▸ Instructions to follow
The whole listing is to be restated word for word with no images.

▸ Dataset extract
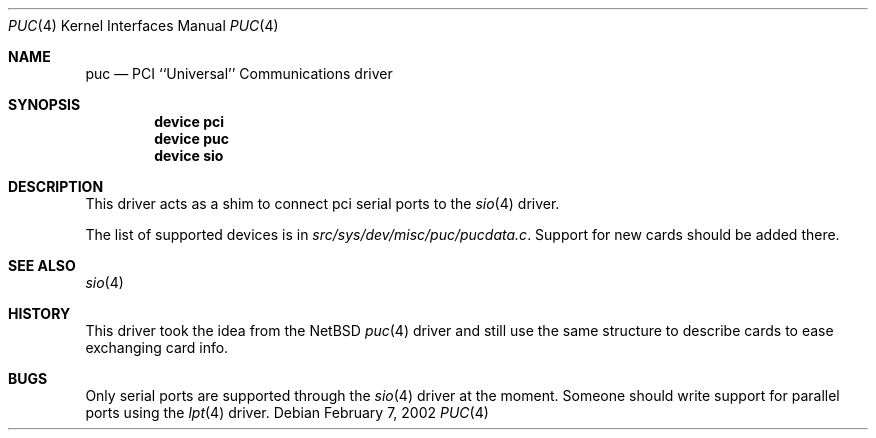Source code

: .\" Copyright (c) 2002 John Hay.
.\" All rights reserved.
.\"
.\" Redistribution and use in source and binary forms, with or without
.\" modification, are permitted provided that the following conditions
.\" are met:
.\" 1. Redistributions of source code must retain the above copyright
.\"    notice, this list of conditions and the following disclaimer.
.\" 2. Redistributions in binary form must reproduce the above copyright
.\"    notice, this list of conditions and the following disclaimer in the
.\"    documentation and/or other materials provided with the distribution.
.\"
.\" THIS SOFTWARE IS PROVIDED BY THE AUTHOR AND CONTRIBUTORS ``AS IS'' AND
.\" ANY EXPRESS OR IMPLIED WARRANTIES, INCLUDING, BUT NOT LIMITED TO, THE
.\" IMPLIED WARRANTIES OF MERCHANTABILITY AND FITNESS FOR A PARTICULAR PURPOSE
.\" ARE DISCLAIMED.  IN NO EVENT SHALL THE AUTHOR OR CONTRIBUTORS BE LIABLE
.\" FOR ANY DIRECT, INDIRECT, INCIDENTAL, SPECIAL, EXEMPLARY, OR CONSEQUENTIAL
.\" DAMAGES (INCLUDING, BUT NOT LIMITED TO, PROCUREMENT OF SUBSTITUTE GOODS
.\" OR SERVICES; LOSS OF USE, DATA, OR PROFITS; OR BUSINESS INTERRUPTION)
.\" HOWEVER CAUSED AND ON ANY THEORY OF LIABILITY, WHETHER IN CONTRACT, STRICT
.\" LIABILITY, OR TORT (INCLUDING NEGLIGENCE OR OTHERWISE) ARISING IN ANY WAY
.\" OUT OF THE USE OF THIS SOFTWARE, EVEN IF ADVISED OF THE POSSIBILITY OF
.\" SUCH DAMAGE.
.\"
.\" $FreeBSD: src/share/man/man4/puc.4,v 1.1.2.1 2002/03/07 17:48:38 jhay Exp $
.\"
.Dd February 7, 2002
.Dt PUC 4
.Os
.Sh NAME
.Nm puc
.Nd PCI ``Universal'' Communications driver
.Sh SYNOPSIS
.Cd device pci
.Cd device puc
.Cd device sio
.Sh DESCRIPTION
This driver acts as a shim to connect pci serial ports to the
.Xr sio 4
driver.
.Pp
The list of supported devices is in
.Pa src/sys/dev/misc/puc/pucdata.c .
Support for new cards should be added there.
.Sh SEE ALSO
.Xr sio 4
.Sh HISTORY
This driver took the idea from the
.Nx
.Xr puc 4
driver and still use the same structure to describe cards to ease exchanging
card info.
.Sh BUGS
Only serial ports are supported through the
.Xr sio 4
driver at the moment.
Someone should write support for parallel ports using the
.Xr lpt 4
driver.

▸ Output for this exercise
Source code

: .\" Copyright (c) 2002 John Hay.
.\" All rights reserved.
.\"
.\" Redistribution and use in source and binary forms, with or without
.\" modification, are permitted provided that the following conditions
.\" are met:
.\" 1. Redistributions of source code must retain the above copyright
.\"    notice, this list of conditions and the following disclaimer.
.\" 2. Redistributions in binary form must reproduce the above copyright
.\"    notice, this list of conditions and the following disclaimer in the
.\"    documentation and/or other materials provided with the distribution.
.\"
.\" THIS SOFTWARE IS PROVIDED BY THE AUTHOR AND CONTRIBUTORS ``AS IS'' AND
.\" ANY EXPRESS OR IMPLIED WARRANTIES, INCLUDING, BUT NOT LIMITED TO, THE
.\" IMPLIED WARRANTIES OF MERCHANTABILITY AND FITNESS FOR A PARTICULAR PURPOSE
.\" ARE DISCLAIMED.  IN NO EVENT SHALL THE AUTHOR OR CONTRIBUTORS BE LIABLE
.\" FOR ANY DIRECT, INDIRECT, INCIDENTAL, SPECIAL, EXEMPLARY, OR CONSEQUENTIAL
.\" DAMAGES (INCLUDING, BUT NOT LIMITED TO, PROCUREMENT OF SUBSTITUTE GOODS
.\" OR SERVICES; LOSS OF USE, DATA, OR PROFITS; OR BUSINESS INTERRUPTION)
.\" HOWEVER CAUSED AND ON ANY THEORY OF LIABILITY, WHETHER IN CONTRACT, STRICT
.\" LIABILITY, OR TORT (INCLUDING NEGLIGENCE OR OTHERWISE) ARISING IN ANY WAY
.\" OUT OF THE USE OF THIS SOFTWARE, EVEN IF ADVISED OF THE POSSIBILITY OF
.\" SUCH DAMAGE.
.\"
.\" $FreeBSD: src/share/man/man4/puc.4,v 1.1.2.1 2002/03/07 17:48:38 jhay Exp $
.\"
.Dd February 7, 2002
.Dt PUC 4
.Os
.Sh NAME
.Nm puc
.Nd PCI ``Universal'' Communications driver
.Sh SYNOPSIS
.Cd device pci
.Cd device puc
.Cd device sio
.Sh DESCRIPTION
This driver acts as a shim to connect pci serial ports to the
.Xr sio 4
driver.
.Pp
The list of supported devices is in
.Pa src/sys/dev/misc/puc/pucdata.c .
Support for new cards should be added there.
.Sh SEE ALSO
.Xr sio 4
.Sh HISTORY
This driver took the idea from the
.Nx
.Xr puc 4
driver and still use the same structure to describe cards to ease exchanging
card info.
.Sh BUGS
Only serial ports are supported through the
.Xr sio 4
driver at the moment.
Someone should write support for parallel ports using the
.Xr lpt 4
driver.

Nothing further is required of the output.